*** Supplied data Section Begins ***
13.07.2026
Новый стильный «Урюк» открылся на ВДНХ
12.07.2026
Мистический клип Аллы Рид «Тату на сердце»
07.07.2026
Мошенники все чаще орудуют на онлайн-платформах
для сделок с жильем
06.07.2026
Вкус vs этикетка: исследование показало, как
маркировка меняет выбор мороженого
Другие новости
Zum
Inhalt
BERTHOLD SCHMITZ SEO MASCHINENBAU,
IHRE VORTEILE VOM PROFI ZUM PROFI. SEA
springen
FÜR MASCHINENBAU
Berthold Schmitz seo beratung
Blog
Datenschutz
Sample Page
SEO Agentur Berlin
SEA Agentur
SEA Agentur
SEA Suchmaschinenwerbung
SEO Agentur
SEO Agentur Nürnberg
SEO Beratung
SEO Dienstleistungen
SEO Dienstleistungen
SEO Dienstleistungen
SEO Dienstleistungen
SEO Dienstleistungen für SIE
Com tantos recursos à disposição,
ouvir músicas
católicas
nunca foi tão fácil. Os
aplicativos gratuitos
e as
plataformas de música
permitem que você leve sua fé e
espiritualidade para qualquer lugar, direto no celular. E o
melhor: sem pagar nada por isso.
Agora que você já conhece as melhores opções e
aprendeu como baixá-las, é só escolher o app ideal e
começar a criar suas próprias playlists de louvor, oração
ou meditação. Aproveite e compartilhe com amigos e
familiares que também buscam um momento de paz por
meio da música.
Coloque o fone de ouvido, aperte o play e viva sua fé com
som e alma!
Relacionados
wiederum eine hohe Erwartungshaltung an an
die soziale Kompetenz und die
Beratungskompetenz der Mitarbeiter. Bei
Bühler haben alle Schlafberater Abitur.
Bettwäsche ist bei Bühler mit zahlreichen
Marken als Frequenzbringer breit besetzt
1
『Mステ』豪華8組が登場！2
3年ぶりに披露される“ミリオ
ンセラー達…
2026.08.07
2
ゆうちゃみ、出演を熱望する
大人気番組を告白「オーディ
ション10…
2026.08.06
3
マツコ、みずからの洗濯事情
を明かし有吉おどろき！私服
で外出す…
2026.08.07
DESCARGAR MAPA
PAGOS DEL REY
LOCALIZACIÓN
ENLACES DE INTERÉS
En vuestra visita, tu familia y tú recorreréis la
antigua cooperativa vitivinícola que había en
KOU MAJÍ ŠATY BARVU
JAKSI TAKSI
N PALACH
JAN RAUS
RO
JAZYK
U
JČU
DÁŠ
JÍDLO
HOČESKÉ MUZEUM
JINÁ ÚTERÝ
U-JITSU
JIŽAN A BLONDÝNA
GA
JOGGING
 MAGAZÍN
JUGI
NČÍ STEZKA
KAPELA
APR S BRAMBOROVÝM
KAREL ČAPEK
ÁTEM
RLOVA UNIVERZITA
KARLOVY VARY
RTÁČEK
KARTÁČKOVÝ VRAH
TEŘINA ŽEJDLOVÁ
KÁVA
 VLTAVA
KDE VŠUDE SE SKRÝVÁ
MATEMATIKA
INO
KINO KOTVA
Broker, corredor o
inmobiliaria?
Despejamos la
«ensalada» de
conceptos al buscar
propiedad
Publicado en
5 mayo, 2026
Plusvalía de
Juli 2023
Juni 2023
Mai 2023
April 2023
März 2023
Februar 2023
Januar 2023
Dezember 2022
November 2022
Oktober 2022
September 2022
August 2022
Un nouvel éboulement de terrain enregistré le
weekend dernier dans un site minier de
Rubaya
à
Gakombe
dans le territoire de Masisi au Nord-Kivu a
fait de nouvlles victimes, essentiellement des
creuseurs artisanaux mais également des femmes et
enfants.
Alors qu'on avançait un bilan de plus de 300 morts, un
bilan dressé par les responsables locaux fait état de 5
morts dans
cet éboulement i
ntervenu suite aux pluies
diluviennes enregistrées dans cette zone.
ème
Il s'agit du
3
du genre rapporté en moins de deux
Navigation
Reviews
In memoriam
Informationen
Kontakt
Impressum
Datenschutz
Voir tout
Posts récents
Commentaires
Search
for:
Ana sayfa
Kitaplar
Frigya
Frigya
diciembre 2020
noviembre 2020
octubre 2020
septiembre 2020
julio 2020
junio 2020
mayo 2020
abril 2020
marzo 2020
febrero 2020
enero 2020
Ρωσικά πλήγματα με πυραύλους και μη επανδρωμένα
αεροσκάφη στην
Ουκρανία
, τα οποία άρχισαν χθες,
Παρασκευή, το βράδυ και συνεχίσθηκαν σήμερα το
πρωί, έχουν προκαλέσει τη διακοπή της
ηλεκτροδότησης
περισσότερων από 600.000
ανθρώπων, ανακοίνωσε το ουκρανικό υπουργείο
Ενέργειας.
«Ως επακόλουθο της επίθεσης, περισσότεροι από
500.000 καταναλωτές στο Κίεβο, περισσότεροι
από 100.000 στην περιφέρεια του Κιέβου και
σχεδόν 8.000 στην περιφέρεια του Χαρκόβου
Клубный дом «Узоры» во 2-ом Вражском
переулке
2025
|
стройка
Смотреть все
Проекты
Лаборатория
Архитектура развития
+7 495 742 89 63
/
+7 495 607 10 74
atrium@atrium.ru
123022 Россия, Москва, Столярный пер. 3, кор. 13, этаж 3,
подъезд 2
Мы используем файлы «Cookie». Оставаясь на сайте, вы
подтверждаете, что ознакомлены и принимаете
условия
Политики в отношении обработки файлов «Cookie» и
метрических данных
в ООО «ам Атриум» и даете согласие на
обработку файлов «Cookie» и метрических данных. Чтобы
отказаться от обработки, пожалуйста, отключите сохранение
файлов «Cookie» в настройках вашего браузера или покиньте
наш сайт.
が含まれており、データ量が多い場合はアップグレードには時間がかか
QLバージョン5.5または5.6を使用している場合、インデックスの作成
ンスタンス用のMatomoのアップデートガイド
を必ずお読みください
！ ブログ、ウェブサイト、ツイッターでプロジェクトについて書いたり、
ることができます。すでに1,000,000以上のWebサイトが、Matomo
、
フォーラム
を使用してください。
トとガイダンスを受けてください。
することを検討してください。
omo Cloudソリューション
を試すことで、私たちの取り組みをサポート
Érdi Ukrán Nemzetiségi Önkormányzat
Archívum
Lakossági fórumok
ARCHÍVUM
*** Supplied data Section Ends ***
[Task requirements]: Convert the records, from the first line through the line containing "Coloque o fone" (inclusive), into a Markdown table with the columns Row and Line text. Give each line a row number and omit blank lines.

[Solution to the exercise]:
| Row | Line text |
|---|---|
| 1 | 13.07.2026 |
| 2 | Новый стильный «Урюк» открылся на ВДНХ |
| 3 | 12.07.2026 |
| 4 | Мистический клип Аллы Рид «Тату на сердце» |
| 5 | 07.07.2026 |
| 6 | Мошенники все чаще орудуют на онлайн-платформах |
| 7 | для сделок с жильем |
| 8 | 06.07.2026 |
| 9 | Вкус vs этикетка: исследование показало, как |
| 10 | маркировка меняет выбор мороженого |
| 11 | Другие новости |
| 12 | Zum |
| 13 | Inhalt |
| 14 | BERTHOLD SCHMITZ SEO MASCHINENBAU, |
| 15 | IHRE VORTEILE VOM PROFI ZUM PROFI. SEA |
| 16 | springen |
| 17 | FÜR MASCHINENBAU |
| 18 | Berthold Schmitz seo beratung |
| 19 | Blog |
| 20 | Datenschutz |
| 21 | Sample Page |
| 22 | SEO Agentur Berlin |
| 23 | SEA Agentur |
| 24 | SEA Agentur |
| 25 | SEA Suchmaschinenwerbung |
| 26 | SEO Agentur |
| 27 | SEO Agentur Nürnberg |
| 28 | SEO Beratung |
| 29 | SEO Dienstleistungen |
| 30 | SEO Dienstleistungen |
| 31 | SEO Dienstleistungen |
| 32 | SEO Dienstleistungen |
| 33 | SEO Dienstleistungen für SIE |
| 34 | Com tantos recursos à disposição, |
| 35 | ouvir músicas |
| 36 | católicas |
| 37 | nunca foi tão fácil. Os |
| 38 | aplicativos gratuitos |
| 39 | e as |
| 40 | plataformas de música |
| 41 | permitem que você leve sua fé e |
| 42 | espiritualidade para qualquer lugar, direto no celular. E o |
| 43 | melhor: sem pagar nada por isso. |
| 44 | Agora que você já conhece as melhores opções e |
| 45 | aprendeu como baixá-las, é só escolher o app ideal e |
| 46 | começar a criar suas próprias playlists de louvor, oração |
| 47 | ou meditação. Aproveite e compartilhe com amigos e |
| 48 | familiares que também buscam um momento de paz por |
| 49 | meio da música. |
| 50 | Coloque o fone de ouvido, aperte o play e viva sua fé com |